What is the inner cell mass?

  • cluster of cells inside blastocyst 
  • cells that will eventually form body of embryo
  • not yet specialized; phenoenal ability to differentiate 




What is (normal and abnormal) implantation and when does it occur?

  • day 6
  • when blastocyst implants into endometrial layer in lateral or posterior uterine wall (normally)
  • (abnormally) - implants outside of uterus
    • "ectopic" or "extra-uterine" pregnancy
    • 95% implant in ampullary region of uterine tube
    • 5% implant in abdominal cavity, specifically attach to peritoneum in rectouterine cavity 


What is a teratogen?



Any substance that causes birth defects.


What is an example of a teratogen that caused phocomelia?

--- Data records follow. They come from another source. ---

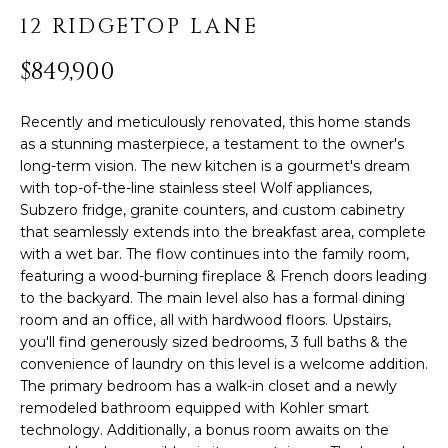
PROPERTIES
H
t
12 RIDGETOP LANE
i
O
PAST
o
$849,900
TRANSACTIONS
n
M
b
E
Recently and meticulously renovated, this home stands
e
as a stunning masterpiece, a testament to the owner's
l
S
long-term vision. The new kitchen is a gourmet's dream
o
with top-of-the-line stainless steel Wolf appliances,
E
w
Subzero fridge, granite counters, and custom cabinetry
,
that seamlessly extends into the breakfast area, complete
A
a
with a wet bar. The flow continues into the family room,
R
n
featuring a wood-burning fireplace & French doors leading
d
to the backyard. The main level also has a formal dining
C
room and an office, all with hardwood floors. Upstairs,
I
you'll find generously sized bedrooms, 3 full baths & the
'
H
convenience of laundry on this level is a welcome addition.
l
The primary bedroom has a walk-in closet and a newly
l
remodeled bathroom equipped with Kohler smart
H
b
technology. Additionally, a bonus room awaits on the
e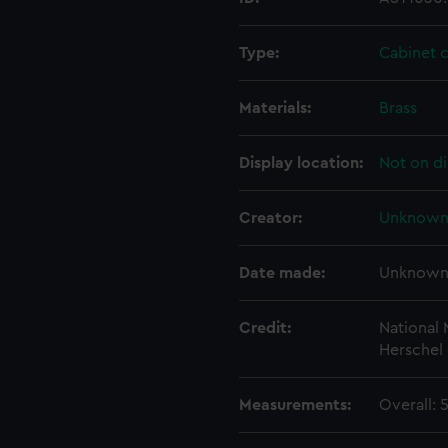
Type:
Cabinet 
Materials:
Brass
Display location:
Not on di
Creator:
Unknow
Date made:
Unknow
Credit:
National
Herschel 
Measurements:
Overall: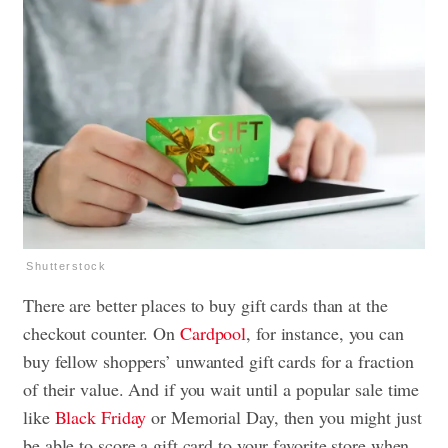
Shutterstock
There are better places to buy gift cards than at the
checkout counter. On
Cardpool
, for instance, you can
buy fellow shoppers’ unwanted gift cards for a fraction
of their value. And if you wait until a popular sale time
like
Black Friday
or Memorial Day, then you might just
be able to score a gift card to your favorite store when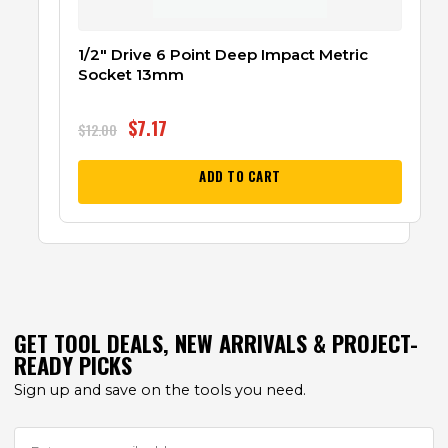
1/2″ Drive 6 Point Deep Impact Metric
Socket 13mm
$
7.17
$
12.00
ADD TO CART
GET TOOL DEALS, NEW ARRIVALS & PROJECT-
READY PICKS
Sign up and save on the tools you need.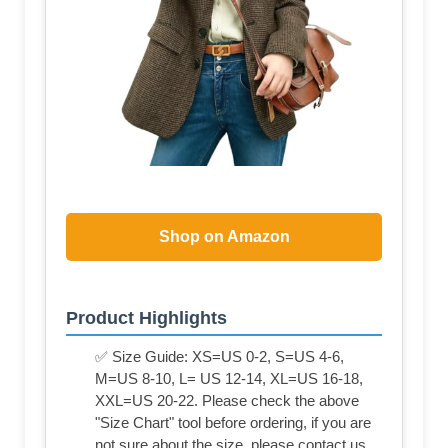
Shop on Amazon
Product Highlights
✅ Size Guide: XS=US 0-2, S=US 4-6,
M=US 8-10, L= US 12-14, XL=US 16-18,
XXL=US 20-22. Please check the above
"Size Chart" tool before ordering, if you are
not sure about the size, please contact us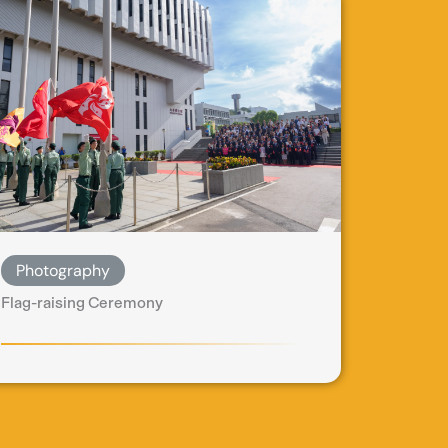
Photography
Flag-raising Ceremony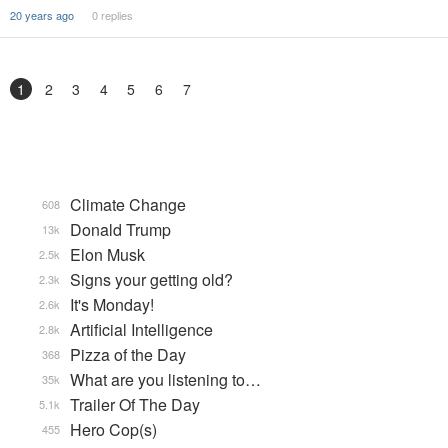
20 years ago
0 replies
1
2
3
4
5
6
7
Climate Change
608
Donald Trump
13k
Elon Musk
2.5k
Signs your getting old?
2.3k
It's Monday!
2.6k
Artificial Intelligence
2.8k
Pizza of the Day
368
What are you listening to…
35k
Trailer Of The Day
5.1k
Hero Cop(s)
455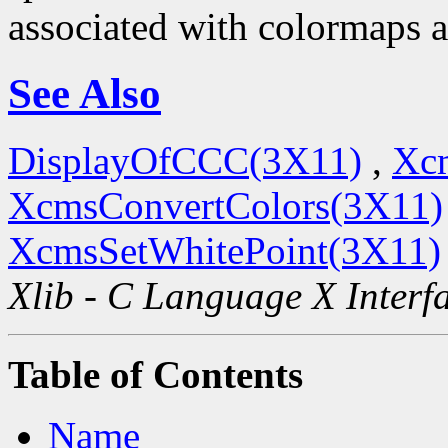
associated with colormaps a
See Also
DisplayOfCCC(3X11)
,
Xc
XcmsConvertColors(3X11)
XcmsSetWhitePoint(3X11)
Xlib - C Language X Interf
Table of Contents
Name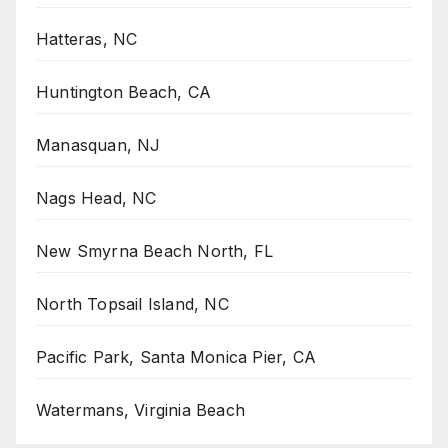
Hatteras, NC
Huntington Beach, CA
Manasquan, NJ
Nags Head, NC
New Smyrna Beach North, FL
North Topsail Island, NC
Pacific Park, Santa Monica Pier, CA
Watermans, Virginia Beach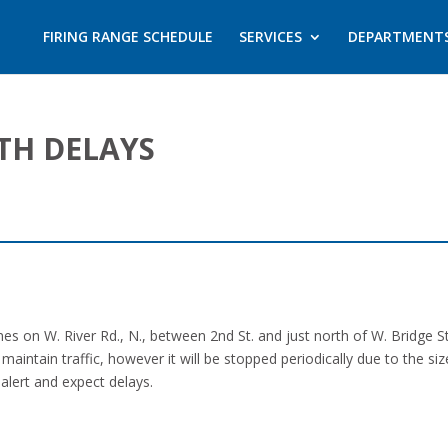
FIRING RANGE SCHEDULE
SERVICES
DEPARTMENT
TH DELAYS
es on W. River Rd., N., between 2nd St. and just north of W. Bridge St
maintain traffic, however it will be stopped periodically due to the s
 alert and expect delays.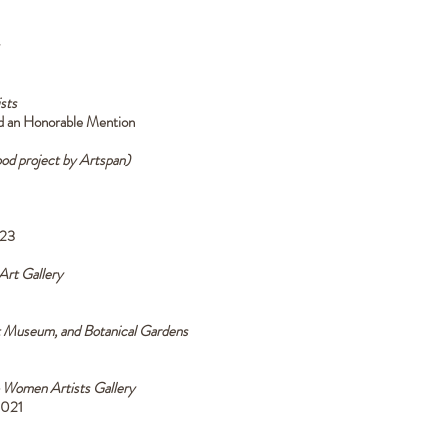
sts
ed an Honorable Mention
od project by Artspan)
023
rt Gallery
t Museum, and Botanical Gardens
 Women Artists Gallery
2021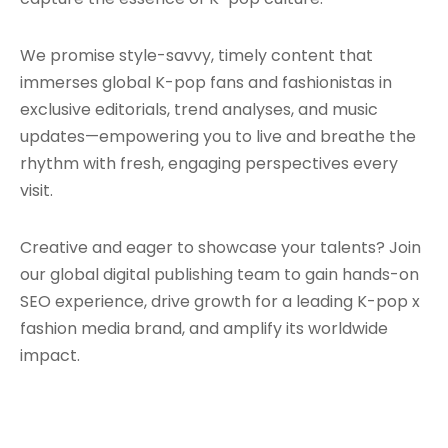
We promise style-savvy, timely content that
immerses global K-pop fans and fashionistas in
exclusive editorials, trend analyses, and music
updates—empowering you to live and breathe the
rhythm with fresh, engaging perspectives every
visit.
Creative and eager to showcase your talents? Join
our global digital publishing team to gain hands-on
SEO experience, drive growth for a leading K-pop x
fashion media brand, and amplify its worldwide
impact.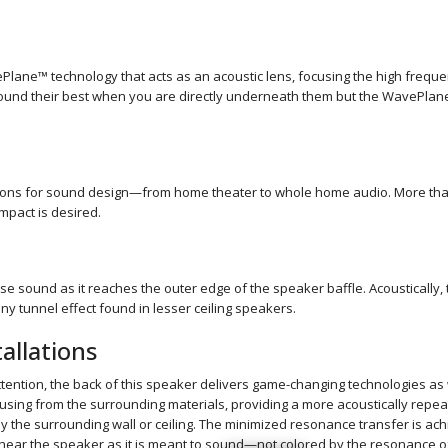
ane™ technology that acts as an acoustic lens, focusing the high frequen
sound their best when you are directly underneath them but the WavePlan
ions for sound design—from home theater to whole home audio. More than e
mpact is desired.
rse sound as it reaches the outer edge of the speaker baffle. Acoustically, 
ny tunnel effect found in lesser ceiling speakers.
allations
tention, the back of this speaker delivers game-changing technologies as 
sing from the surrounding materials, providing a more acoustically repea
 by the surrounding wall or ceiling. The minimized resonance transfer is 
 hear the speaker as it is meant to sound—not colored by the resonance of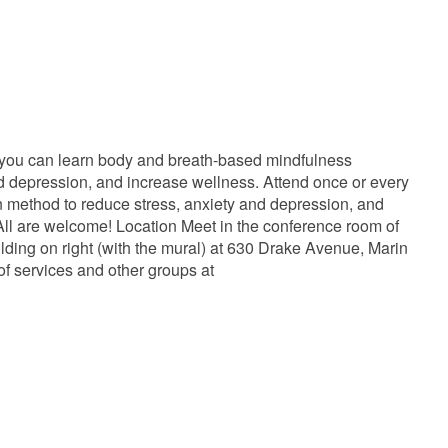
 you can learn body and breath-based mindfulness
and depression, and increase wellness. Attend once or every
ven method to reduce stress, anxiety and depression, and
ll are welcome! Location Meet in the conference room of
lding on right (with the mural) at 630 Drake Avenue, Marin
of services and other groups at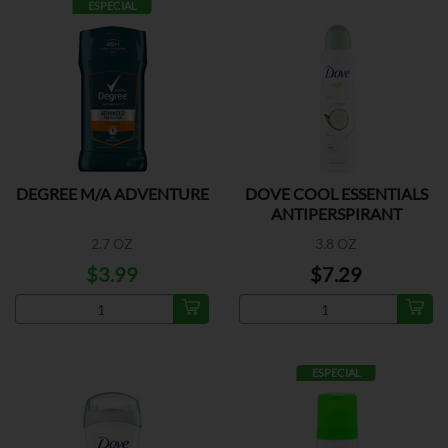
ESPECIAL
DEGREE M/A ADVENTURE
DOVE COOL ESSENTIALS
ANTIPERSPIRANT
2.7 OZ
3.8 OZ
$3.99
$7.29
ESPECIAL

Thylidamide that was used to treat morning sickness.


What are the two periods and timeframes of development?

Fertilization and gestational


How many weeks is a full term child considered in the context of the Fertilization timeline?

38 weeks, begins at conception, Embryology is taught using days "postfertilization". Thus pregnancy is concidered 38 weeks.

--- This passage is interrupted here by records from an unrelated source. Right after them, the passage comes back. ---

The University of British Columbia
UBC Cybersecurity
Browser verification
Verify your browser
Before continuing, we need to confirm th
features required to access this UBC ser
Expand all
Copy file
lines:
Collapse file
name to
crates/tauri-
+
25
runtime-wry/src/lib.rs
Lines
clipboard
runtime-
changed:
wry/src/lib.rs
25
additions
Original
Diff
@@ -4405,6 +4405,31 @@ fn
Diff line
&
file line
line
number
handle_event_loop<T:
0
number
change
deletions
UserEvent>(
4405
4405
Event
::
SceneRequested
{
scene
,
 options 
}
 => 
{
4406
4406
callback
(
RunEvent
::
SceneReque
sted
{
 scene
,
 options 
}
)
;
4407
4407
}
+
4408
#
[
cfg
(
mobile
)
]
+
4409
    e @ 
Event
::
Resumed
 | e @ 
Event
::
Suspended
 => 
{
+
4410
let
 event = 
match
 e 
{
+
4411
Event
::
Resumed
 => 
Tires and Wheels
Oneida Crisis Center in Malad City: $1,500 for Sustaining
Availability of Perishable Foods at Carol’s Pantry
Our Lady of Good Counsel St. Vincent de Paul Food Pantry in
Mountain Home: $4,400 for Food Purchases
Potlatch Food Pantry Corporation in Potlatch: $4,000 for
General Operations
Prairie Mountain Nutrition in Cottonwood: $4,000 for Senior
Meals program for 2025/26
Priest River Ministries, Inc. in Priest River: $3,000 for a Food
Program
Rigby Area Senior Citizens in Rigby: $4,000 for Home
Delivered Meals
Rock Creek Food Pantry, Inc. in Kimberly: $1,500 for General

How many weeks is a full term child considered in the timeframe Gestational?

40 weeks, begains two weeks earlier at the begining of last menstrual period.


Define Trophoblast

Differentiates into 2 layers; the cytotrophoblast and the syncytiotrophoblast during the second week.

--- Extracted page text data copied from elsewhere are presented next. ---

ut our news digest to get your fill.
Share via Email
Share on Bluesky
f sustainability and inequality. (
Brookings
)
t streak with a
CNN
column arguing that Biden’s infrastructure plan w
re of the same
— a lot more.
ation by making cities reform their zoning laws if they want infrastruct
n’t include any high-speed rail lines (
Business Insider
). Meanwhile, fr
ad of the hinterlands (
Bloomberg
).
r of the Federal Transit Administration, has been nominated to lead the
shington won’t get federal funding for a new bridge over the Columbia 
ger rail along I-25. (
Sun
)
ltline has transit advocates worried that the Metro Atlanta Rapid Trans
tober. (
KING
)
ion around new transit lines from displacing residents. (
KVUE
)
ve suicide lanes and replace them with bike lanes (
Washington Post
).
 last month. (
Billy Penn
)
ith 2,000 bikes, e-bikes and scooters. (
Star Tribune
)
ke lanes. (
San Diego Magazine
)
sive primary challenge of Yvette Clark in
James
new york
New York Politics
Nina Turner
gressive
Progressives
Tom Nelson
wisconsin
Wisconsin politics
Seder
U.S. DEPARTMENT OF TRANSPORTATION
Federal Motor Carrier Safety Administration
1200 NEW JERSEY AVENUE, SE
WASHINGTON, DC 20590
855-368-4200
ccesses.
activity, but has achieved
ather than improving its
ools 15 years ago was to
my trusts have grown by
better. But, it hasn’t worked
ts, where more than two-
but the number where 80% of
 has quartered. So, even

What two layers does the embryoblast form?

Epiblast and hypoblast


What 2 layers does the extraembryonic mesoderm split into?

The somatic and splanchnic layers


Which layer produces hCG?

Produced by the syncytiotrophoblast.


What two cavities are large during the first 2 weeks but completely disapper by the 3rd month?

Chorionic cavity and the yolk sac cavity.


When and what is Gastrulation?

Occurs during the thrid week.

Gastrulation converts the bilaminar embryo into trilaminar embryo.


What is Holoprosencephaly?

-Injury to the anterior midline of germ disc.

-Cyclops (one eye)

-High doses of alcohol or genetics.


What is Caudal dysgenesis?

Injury to the caudal aspect of the germ disc.

Mermaid/fused legs

-Genetics and environmental insults largest causes.


What is Sacrococcygeal tumors?

Remnant of the primitive streak.


How do conjoined twins normally occur?

Splitting of the primitive node


What three germ layers form the adult tissues?

Ectoderm, Mesoderm, and Endoderm


What does the Ectoderm form?

Neural system, skin, appendages that relate to external environment.


What does the mesoderm later form?

Musculoskeletal tissue, genitourinary system, body wall and membranes that line cavities.


What does endoderm later form?

Foregut, midgut and hindgut, GI tract, and appendages (liver, pancreas), respiratory tract, bladder.


Dizygotic (fraternal twins)

2/3 of twins

Result from two oocytes fertilized by differnet spermatozoa

Totally differnet genetic constitutions

May be same or opposite sex


Monozygotic twins (identical)

Result from splitting of the zygote at various stages of development.

Can happen prior to implantation

Often the inner cell mass (blastocyst stage) splits

Will be same sex and have same genetic constitution.


Conjoined twins

-At later stages of development, partial splitting of the primitive node and streak may result in formation of conjoined twins.

-The type of twins formed depends on when and to what extendt abnormalities of the node and streak occur.


Define the placenta

The placenta is an organ that connects the developing being to the uterine wall to allow nutrient uptake, waste elimination, and gas exchange via the mothers blodd supply.


Do the blood types of the mother and child mix?

The blood supplies of the mother and embryo do not mix.

Blood types may not be compatible

Mothers blood pressure might damage embryo


Define the Umbilical Cord

Connects the embryo with the placenta

Takes blood from the embryo to the placenta and back again. Cut at birth to separate the mother and baby.


Define embryology

The branch of biology and medicine concerned with the study of embryos and their development.


Define Embryogenesis

The process by which the embryo is formed and develops, until it develops into a fetus.